A.: I have not heard about any preconditions on Iran's part. I know for a fact that Iran has pretty formally declared a readiness for the swift, instantaneous resumption of the full-scale implementation of the JCPOA - and please note that for now Iran has been deviating from the JCPOA terms only in regard to its voluntary obligations - for the instantaneous return to the JCPOA as soon as that is done by the United States. I suspect that the United States will be insisting on the reverse sequence: let Iran come back first, and our return will follow.

I am not speaking of the possible appearance of any additional requirements, I am simply speaking of the situation when both sides, Washington and Tehran, decide that the JCPOA should better be preserved the way it was signed and was in effect since then. By the way, we also speak in favor of this. Perhaps, in that case, it would be right to prepare beforehand a certain plan, a schedule, a 'roadmap' regarding the sequence of steps in order not to find ourselves in a situation of the endless dispute on who should take the first step, who should blink first, etc. Actually, we have spoken in favor of this.

In the past, Russia, Minister [Sergei] Lavrov, proposed that the JCPOA be developed on the phased and reciprocal principles, and those principles served as the deal's basis. Now, we probably can graphically present the phased and reciprocal principles in reverse, as a way to resume the implementation. I would say that this natural political-mathematic approach suggests itself, there is nothing unusual about it, and we speak in its favor. But if attempts are made to add something to the existent deal, then, perhaps, the situation will deteriorate dramatically. So, we believe it is wrong and untimely to propose such ideas as JCPOA+.

The Iranians also indicate their interest, firstly, in receiving economic gains from the deal, which they have been deprived of, especially after the Trump administration quit the JCPOA in May 2018. As I understand, other aspects of this vast agenda, which our Western colleagues are talking about, are being rejected by Tehran. Generally, I am inclined to admit that the Iranians have their logic: there are relevant formats for various aspects of the issues, which we discuss irrespective of the JCPOA, and this is where they should be addressed. We have proposed a security concept for the Persian Gulf and a platform for its discussion. The Chinese have made proposals, and the Iranians have put forward a security initiative for the Ormuz Strait; there is experience of holding the relevant dialogue under the aegis of the European External Action Service with the participation of Iran and some other countries.

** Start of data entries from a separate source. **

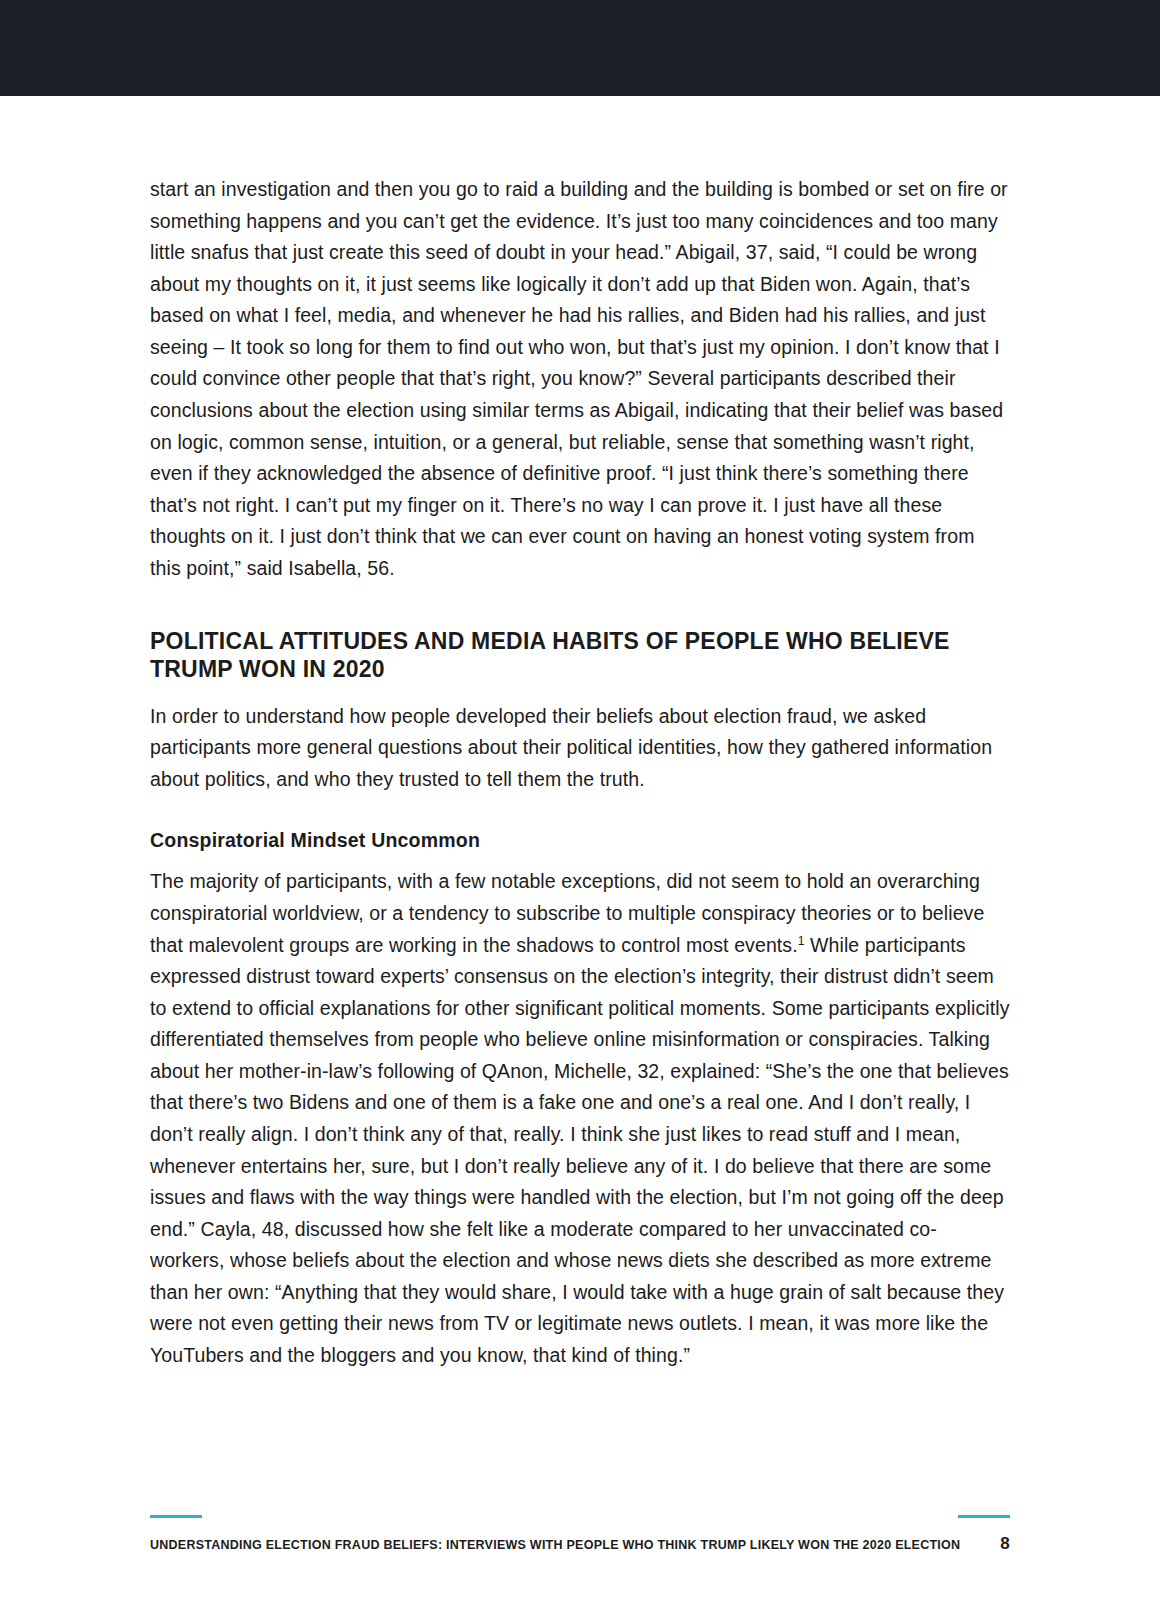start an investigation and then you go to raid a building and the building is bombed or set on fire or something happens and you can’t get the evidence. It’s just too many coincidences and too many little snafus that just create this seed of doubt in your head.” Abigail, 37, said, “I could be wrong about my thoughts on it, it just seems like logically it don’t add up that Biden won. Again, that’s based on what I feel, media, and whenever he had his rallies, and Biden had his rallies, and just seeing – It took so long for them to find out who won, but that’s just my opinion. I don’t know that I could convince other people that that’s right, you know?” Several participants described their conclusions about the election using similar terms as Abigail, indicating that their belief was based on logic, common sense, intuition, or a general, but reliable, sense that something wasn’t right, even if they acknowledged the absence of definitive proof. “I just think there’s something there that’s not right. I can’t put my finger on it. There’s no way I can prove it. I just have all these thoughts on it. I just don’t think that we can ever count on having an honest voting system from this point,” said Isabella, 56.
Political Attitudes and Media Habits of People Who Believe Trump Won in 2020
In order to understand how people developed their beliefs about election fraud, we asked participants more general questions about their political identities, how they gathered information about politics, and who they trusted to tell them the truth.
Conspiratorial Mindset Uncommon
The majority of participants, with a few notable exceptions, did not seem to hold an overarching conspiratorial worldview, or a tendency to subscribe to multiple conspiracy theories or to believe that malevolent groups are working in the shadows to control most events.1 While participants expressed distrust toward experts’ consensus on the election’s integrity, their distrust didn’t seem to extend to official explanations for other significant political moments. Some participants explicitly differentiated themselves from people who believe online misinformation or conspiracies. Talking about her mother-in-law’s following of QAnon, Michelle, 32, explained: “She’s the one that believes that there’s two Bidens and one of them is a fake one and one’s a real one. And I don’t really, I don’t really align. I don’t think any of that, really. I think she just likes to read stuff and I mean, whenever entertains her, sure, but I don’t really believe any of it. I do believe that there are some issues and flaws with the way things were handled with the election, but I’m not going off the deep end.” Cayla, 48, discussed how she felt like a moderate compared to her unvaccinated co-workers, whose beliefs about the election and whose news diets she described as more extreme than her own: “Anything that they would share, I would take with a huge grain of salt because they were not even getting their news from TV or legitimate news outlets. I mean, it was more like the YouTubers and the bloggers and you know, that kind of thing.”
Understanding Election Fraud Beliefs: Interviews with People Who Think Trump Likely Won the 2020 Election 8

All that could be organized if necessary, but the reinstatement of the JCPOA activity the way the deal was signed should be the primary objective. There is need for a certain algorithm, which could be coordinated, of course, on condition that the next U.S. administration shows an interest in doing so, instead of being the prisoner of the policy of utmost pressure, the pressure by sanctions the way it was practiced by the Trump administration for quite some time.